Baseball and basketball players, whose athletic skills peaked earlier or declined faster, had significantly shorter lifespans, according to an innovative study by Dr. Saul Newman from Oxford’s Leverhulme Center for Demographic Science published in Science Advances.
Dr. Newman probed data on athlete‘s height, weight and performance and studied the data on all-time great baseball players, such as Willie Mays, Yogi Berra and Sugar Cain.
He found, those who peaked earlier had a 1.2-year shorter adult life expectancy while those who maintained athletic performance for longer had an 0.8-year higher life expectancy.
These differences had surprising and complex links to aging. Athletes who peaked at different ages, or whose skills declined at different rates, also seemed to age at different rates. Those who peaked later had mortality rates that doubled every 7.6 years of age. Athletes that peaked early had mortality rates double every 8.4 years of age with their odds of death increased with age more slowly, potentially indicating slower rates of aging despite a shorter lifespan.

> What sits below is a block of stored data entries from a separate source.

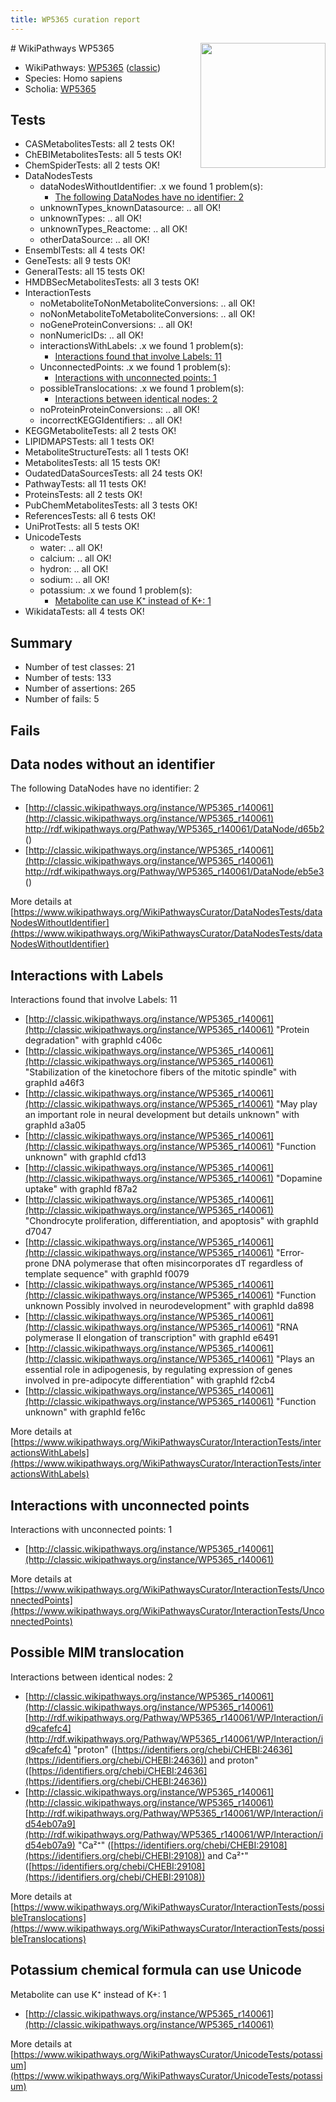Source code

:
 ```yaml
---
title: WP5365 curation report
---
```


<img style="float: right; width: 200px" src="https://upload.wikimedia.org/wikipedia/commons/thumb/8/83/Wplogo_with_text_500.png/640px-Wplogo_with_text_500.png" />
# WikiPathways WP5365

* WikiPathways: [WP5365](https://wikipathways.org/pathways/WP5365) ([classic](https://classic.wikipathways.org/instance/WP5365))
* Species: Homo sapiens
* Scholia: [WP5365](https://scholia.toolforge.org/wikipathways/WP5365)
## Tests
* CASMetabolitesTests: all 2 tests OK!
* ChEBIMetabolitesTests: all 5 tests OK!
* ChemSpiderTests: all 2 tests OK!
* DataNodesTests
    * dataNodesWithoutIdentifier: .x we found 1 problem(s):
        * [The following DataNodes have no identifier: 2](#d2d32fa1)
    * unknownTypes_knownDatasource: .. all OK!
    * unknownTypes: .. all OK!
    * unknownTypes_Reactome: .. all OK!
    * otherDataSource: .. all OK!
* EnsemblTests: all 4 tests OK!
* GeneTests: all 9 tests OK!
* GeneralTests: all 15 tests OK!
* HMDBSecMetabolitesTests: all 3 tests OK!
* InteractionTests
    * noMetaboliteToNonMetaboliteConversions: .. all OK!
    * noNonMetaboliteToMetaboliteConversions: .. all OK!
    * noGeneProteinConversions: .. all OK!
    * nonNumericIDs: .. all OK!
    * interactionsWithLabels: .x we found 1 problem(s):
        * [Interactions found that involve Labels: 11](#fe97a8b9)
    * UnconnectedPoints: .x we found 1 problem(s):
        * [Interactions with unconnected points: 1](#35a61ad9)
    * possibleTranslocations: .x we found 1 problem(s):
        * [Interactions between identical nodes: 2](#1c118207)
    * noProteinProteinConversions: .. all OK!
    * incorrectKEGGIdentifiers: .. all OK!
* KEGGMetaboliteTests: all 2 tests OK!
* LIPIDMAPSTests: all 1 tests OK!
* MetaboliteStructureTests: all 1 tests OK!
* MetabolitesTests: all 15 tests OK!
* OudatedDataSourcesTests: all 24 tests OK!
* PathwayTests: all 11 tests OK!
* ProteinsTests: all 2 tests OK!
* PubChemMetabolitesTests: all 3 tests OK!
* ReferencesTests: all 6 tests OK!
* UniProtTests: all 5 tests OK!
* UnicodeTests
    * water: .. all OK!
    * calcium: .. all OK!
    * hydron: .. all OK!
    * sodium: .. all OK!
    * potassium: .x we found 1 problem(s):
        * [Metabolite can use K⁺ instead of K+: 1](#6cc0da79)
* WikidataTests: all 4 tests OK!


## Summary

* Number of test classes: 21
* Number of tests: 133
* Number of assertions: 265
* Number of fails: 5

## Fails

<a name="d2d32fa1" />

## Data nodes without an identifier

The following DataNodes have no identifier: 2

* [http://classic.wikipathways.org/instance/WP5365_r140061](http://classic.wikipathways.org/instance/WP5365_r140061) http://rdf.wikipathways.org/Pathway/WP5365_r140061/DataNode/d65b2 ()
* [http://classic.wikipathways.org/instance/WP5365_r140061](http://classic.wikipathways.org/instance/WP5365_r140061) http://rdf.wikipathways.org/Pathway/WP5365_r140061/DataNode/eb5e3 ()


More details at [https://www.wikipathways.org/WikiPathwaysCurator/DataNodesTests/dataNodesWithoutIdentifier](https://www.wikipathways.org/WikiPathwaysCurator/DataNodesTests/dataNodesWithoutIdentifier)

<a name="fe97a8b9" />

## Interactions with Labels

Interactions found that involve Labels: 11

* [http://classic.wikipathways.org/instance/WP5365_r140061](http://classic.wikipathways.org/instance/WP5365_r140061) "Protein degradation" with graphId c406c
* [http://classic.wikipathways.org/instance/WP5365_r140061](http://classic.wikipathways.org/instance/WP5365_r140061) "Stabilization of the kinetochore
fibers of the mitotic spindle" with graphId a46f3
* [http://classic.wikipathways.org/instance/WP5365_r140061](http://classic.wikipathways.org/instance/WP5365_r140061) "May play an important 
role in neural development
but details unknown" with graphId a3a05
* [http://classic.wikipathways.org/instance/WP5365_r140061](http://classic.wikipathways.org/instance/WP5365_r140061) "Function unknown" with graphId cfd13
* [http://classic.wikipathways.org/instance/WP5365_r140061](http://classic.wikipathways.org/instance/WP5365_r140061) "Dopamine uptake" with graphId f87a2
* [http://classic.wikipathways.org/instance/WP5365_r140061](http://classic.wikipathways.org/instance/WP5365_r140061) "Chondrocyte proliferation, 
differentiation, and apoptosis" with graphId d7047
* [http://classic.wikipathways.org/instance/WP5365_r140061](http://classic.wikipathways.org/instance/WP5365_r140061) "Error-prone DNA polymerase that often misincorporates
dT regardless of template sequence" with graphId f0079
* [http://classic.wikipathways.org/instance/WP5365_r140061](http://classic.wikipathways.org/instance/WP5365_r140061) "Function unknown
Possibly involved 
in neurodevelopment" with graphId da898
* [http://classic.wikipathways.org/instance/WP5365_r140061](http://classic.wikipathways.org/instance/WP5365_r140061) "RNA polymerase II elongation of transcription" with graphId e6491
* [http://classic.wikipathways.org/instance/WP5365_r140061](http://classic.wikipathways.org/instance/WP5365_r140061) "Plays an essential role in adipogenesis, 
by regulating expression of genes involved
in pre-adipocyte differentiation" with graphId f2cb4
* [http://classic.wikipathways.org/instance/WP5365_r140061](http://classic.wikipathways.org/instance/WP5365_r140061) "Function unknown" with graphId fe16c


More details at [https://www.wikipathways.org/WikiPathwaysCurator/InteractionTests/interactionsWithLabels](https://www.wikipathways.org/WikiPathwaysCurator/InteractionTests/interactionsWithLabels)

<a name="35a61ad9" />

## Interactions with unconnected points

Interactions with unconnected points: 1

* [http://classic.wikipathways.org/instance/WP5365_r140061](http://classic.wikipathways.org/instance/WP5365_r140061)


More details at [https://www.wikipathways.org/WikiPathwaysCurator/InteractionTests/UnconnectedPoints](https://www.wikipathways.org/WikiPathwaysCurator/InteractionTests/UnconnectedPoints)

<a name="1c118207" />

## Possible MIM translocation

Interactions between identical nodes: 2

* [http://classic.wikipathways.org/instance/WP5365_r140061](http://classic.wikipathways.org/instance/WP5365_r140061) [http://rdf.wikipathways.org/Pathway/WP5365_r140061/WP/Interaction/id9cafefc4](http://rdf.wikipathways.org/Pathway/WP5365_r140061/WP/Interaction/id9cafefc4) "proton" ([https://identifiers.org/chebi/CHEBI:24636](https://identifiers.org/chebi/CHEBI:24636)) and 
proton" ([https://identifiers.org/chebi/CHEBI:24636](https://identifiers.org/chebi/CHEBI:24636))
* [http://classic.wikipathways.org/instance/WP5365_r140061](http://classic.wikipathways.org/instance/WP5365_r140061) [http://rdf.wikipathways.org/Pathway/WP5365_r140061/WP/Interaction/id54eb07a9](http://rdf.wikipathways.org/Pathway/WP5365_r140061/WP/Interaction/id54eb07a9) "Ca²⁺" ([https://identifiers.org/chebi/CHEBI:29108](https://identifiers.org/chebi/CHEBI:29108)) and 
Ca²⁺" ([https://identifiers.org/chebi/CHEBI:29108](https://identifiers.org/chebi/CHEBI:29108))


More details at [https://www.wikipathways.org/WikiPathwaysCurator/InteractionTests/possibleTranslocations](https://www.wikipathways.org/WikiPathwaysCurator/InteractionTests/possibleTranslocations)

<a name="6cc0da79" />

## Potassium chemical formula can use Unicode

Metabolite can use K⁺ instead of K+: 1

* [http://classic.wikipathways.org/instance/WP5365_r140061](http://classic.wikipathways.org/instance/WP5365_r140061)


More details at [https://www.wikipathways.org/WikiPathwaysCurator/UnicodeTests/potassium](https://www.wikipathways.org/WikiPathwaysCurator/UnicodeTests/potassium)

Athletes who peaked at an earlier age and maintained athletic performance for a shorter period than their counterparts had a significantly shorter lifespan than those who peaked later and maintained athletic performance for longer. Also, the study found, athletes whose athletic skill declined at different rates also had very different mortality rates. This gap in mortality rates persisted for at least 40 years post-retirement.
An unexpected finding was a positive association between height and late-life mortality rates in baseball and basketball players, meaning taller athletes were more likely to die earlier.

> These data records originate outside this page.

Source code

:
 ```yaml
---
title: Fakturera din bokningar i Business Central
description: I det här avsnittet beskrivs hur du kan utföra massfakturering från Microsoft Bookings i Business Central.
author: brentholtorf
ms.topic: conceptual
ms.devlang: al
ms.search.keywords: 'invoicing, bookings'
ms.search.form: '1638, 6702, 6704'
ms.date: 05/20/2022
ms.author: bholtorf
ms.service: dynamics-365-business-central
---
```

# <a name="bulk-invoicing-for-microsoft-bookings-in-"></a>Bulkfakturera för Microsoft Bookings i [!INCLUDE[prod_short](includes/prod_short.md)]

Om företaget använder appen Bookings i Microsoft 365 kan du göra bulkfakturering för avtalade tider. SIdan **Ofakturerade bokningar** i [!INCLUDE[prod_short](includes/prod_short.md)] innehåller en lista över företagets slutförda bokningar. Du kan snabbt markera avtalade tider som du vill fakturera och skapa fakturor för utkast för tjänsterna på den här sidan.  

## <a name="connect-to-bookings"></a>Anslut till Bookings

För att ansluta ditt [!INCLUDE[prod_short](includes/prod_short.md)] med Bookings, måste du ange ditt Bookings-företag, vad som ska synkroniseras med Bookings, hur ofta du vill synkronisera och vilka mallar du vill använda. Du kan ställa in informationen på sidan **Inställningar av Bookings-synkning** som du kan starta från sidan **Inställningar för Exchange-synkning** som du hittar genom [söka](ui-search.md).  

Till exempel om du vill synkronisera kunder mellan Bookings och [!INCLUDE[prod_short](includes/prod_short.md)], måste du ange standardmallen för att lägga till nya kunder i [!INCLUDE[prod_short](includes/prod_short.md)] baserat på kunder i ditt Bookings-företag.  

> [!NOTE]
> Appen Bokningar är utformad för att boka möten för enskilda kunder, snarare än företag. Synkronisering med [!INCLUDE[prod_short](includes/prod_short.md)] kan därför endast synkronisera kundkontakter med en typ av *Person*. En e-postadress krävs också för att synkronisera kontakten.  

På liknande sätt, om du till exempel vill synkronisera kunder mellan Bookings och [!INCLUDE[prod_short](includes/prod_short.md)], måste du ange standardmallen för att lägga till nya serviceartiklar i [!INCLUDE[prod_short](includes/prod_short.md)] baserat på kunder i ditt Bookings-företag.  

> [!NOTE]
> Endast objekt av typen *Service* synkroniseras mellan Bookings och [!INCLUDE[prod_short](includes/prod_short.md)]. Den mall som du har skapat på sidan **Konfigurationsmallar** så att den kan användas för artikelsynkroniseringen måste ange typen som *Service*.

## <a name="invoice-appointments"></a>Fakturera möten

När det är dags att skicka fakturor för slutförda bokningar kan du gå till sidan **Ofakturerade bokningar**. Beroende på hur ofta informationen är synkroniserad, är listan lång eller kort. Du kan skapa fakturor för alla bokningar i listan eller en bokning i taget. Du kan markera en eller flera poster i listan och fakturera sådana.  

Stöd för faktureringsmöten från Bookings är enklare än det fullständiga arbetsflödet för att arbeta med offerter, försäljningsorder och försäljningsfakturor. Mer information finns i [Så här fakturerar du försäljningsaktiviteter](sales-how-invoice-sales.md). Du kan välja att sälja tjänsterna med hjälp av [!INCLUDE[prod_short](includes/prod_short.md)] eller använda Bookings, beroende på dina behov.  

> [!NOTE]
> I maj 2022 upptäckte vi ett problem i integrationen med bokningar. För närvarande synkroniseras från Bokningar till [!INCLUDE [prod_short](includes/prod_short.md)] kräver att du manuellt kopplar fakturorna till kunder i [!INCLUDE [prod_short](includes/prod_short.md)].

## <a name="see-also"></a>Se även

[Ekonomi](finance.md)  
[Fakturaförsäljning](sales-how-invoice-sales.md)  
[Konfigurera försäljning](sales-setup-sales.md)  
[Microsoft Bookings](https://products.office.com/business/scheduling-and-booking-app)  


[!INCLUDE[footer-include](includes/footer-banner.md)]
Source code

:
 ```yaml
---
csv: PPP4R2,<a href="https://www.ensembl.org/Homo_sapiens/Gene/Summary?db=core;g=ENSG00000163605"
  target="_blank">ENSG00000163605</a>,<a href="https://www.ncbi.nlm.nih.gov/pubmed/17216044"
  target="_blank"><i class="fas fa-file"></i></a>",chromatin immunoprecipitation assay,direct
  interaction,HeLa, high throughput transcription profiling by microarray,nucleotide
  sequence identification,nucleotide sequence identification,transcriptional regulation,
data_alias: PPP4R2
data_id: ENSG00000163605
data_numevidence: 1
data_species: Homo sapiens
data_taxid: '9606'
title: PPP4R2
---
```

The study figure above, for example, shows how the batting averages for Willie Mays, Yogi Berra, and Sugar Cain peaked at different ages and subsequently declined with age. This and other findings from the study suggest athletes have a single peak in overall performance instead of having different peaks at different ages.
The figure captures early-life peaks and rates of decline in athletic performance for batting average. Yogi Berra and Willie Mays have the same rate of decline in batting average, 2% of peak capacity per year, while Sugar Cain’s batting average decays at 12% per year. Sugar Cain passed away at 67 and Yogi Berra at 90 while Willie Mays is still alive at the age of 92.
Dr. Newman explains, “We know reaction times, motor functions, aerobic and anaerobic performance all decline with the onset of aging. However, little is known about the effect of early-life physiological decline on mortality. With this study, I hoped to gain insights on this link by examining unique and rich historical data from elite athletes, which capture the early-life physical capacity of a unique group of people.”
He concludes, “This study finds that data on early-life athletic performance can be used to predict late-life mortality and aging in elite male athletes. A rise in wearable technologies provides an exciting opportunity to test this link in wider populations who now have activity data like that of elite athletes at their fingertips.”
According to the study, “the long-term predictive value of early life athletic patterns remains an exciting result drawn from a unique large cohort with an extraordinary follow-up time, extensive standardized physical measurements, and a high level of data accuracy and completeness. Early-life declines in athletic performance allow late-life mortality to be predicted better than age alone and have comparable predictive power to early-life BMI and height.”
The study used data spanning 150 years from 24,000 U.S. male baseball and basketball players to calculate age at peak athleticism and rates of decline in athletic performance to predict late-life mortality patterns.
Data on the athletes’ height, body mass index (BMI), and performance metrics such as the batting average for baseball players, and number of points scored by a basketball player per game, were used to calculate age at peak performance and the rate of decline for each athletic skill.
Analysis of these results ruled out some potential causes for these mortality rate differences. As almost half of the baseball sample size pre-dated 1947, when non-white players were excluded from major league baseball, the study was able to explore whether race and racism shortened players careers and lifespans. While racism likely plays a role in shortening careers and lives, effects observed in the study could not be explained by racism alone: considerable effect sizes were observed in both segregated and non-segregated leagues.
While this study highlights the capacity of athletic data to predict late-life mortality in male elite athletes in the United States, more research is needed to explore this link in female elite athletes, and to determine whether this link is translatable to the wider population.